Move your pan around the burner to darken your pan base evenly. 

Continue applying oil with a cloth or paper towel until your entire pan base is dark and shiny. 

After a few applications, your pan's cooking surface will be well seasoned and on its way towards an egg-sliding nonstick base. You may practice this method of seasoning as often as you wish.

Cooking with fatty foods will benefit your pan's seasoning. Acidic food will remove some of the polymers that make up the season. 

Oven Seasoning

 

Oven seasoning is a bit more time-intensive, though it is also more thorough and less of a smokey mess. 

The same principles are present in this process as in smoke seasoning. Essentially we are opening the pores of the steel, introducing a medium-temp oil, and heating that oil beyond its smoke point allowing the oil polymers to bond with the metal. 

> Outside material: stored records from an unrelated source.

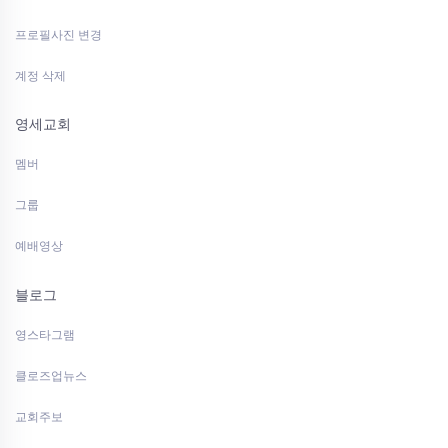
프로필사진 변경
계정 삭제
영세교회
멤버
그룹
예배영상
블로그
영스타그램
클로즈업뉴스
교회주보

This method is also the best method for restoring even coloring to the entirety of your pan. 

Begin by thoroughly cleaning your skillet; scrub with a light abrasive, remove any carbonized food and try to remove as much oil and shine as possible. 

Once clean, place in the oven at about 300 degrees until it is dry and warm. 

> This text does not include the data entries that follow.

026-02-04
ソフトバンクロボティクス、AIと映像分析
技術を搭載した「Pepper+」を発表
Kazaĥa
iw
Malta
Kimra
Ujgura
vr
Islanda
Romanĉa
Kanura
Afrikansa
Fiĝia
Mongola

Remove from the oven and let cool a bit, we want it warm still but not too hot to handle. 

Use a medium temp oil, flaxseed, coconut, canola...etc. and coat the entire pan, inside and out. Once it has been liberally oiled wipe the pan down so that the steel is not too greasy but well moisturized. 

Turn your oven to its highest heat setting. Once at temp, place your skillet upside down in the oven on the middle shelf. You may want to place some foil on a shelf beneath to prevent oil from dripping and flaring up. 

Bake your oiled cookware for about one hour. After an hour, turn the oven off, let your cookware cool in the oven. Once your oven and pan are cool, remove and inspect. Your pan should have a matte sheen and be darker in color than prior to seasoning. 

This method may be repeated as many times as you like until the pan is dark and well seasoned.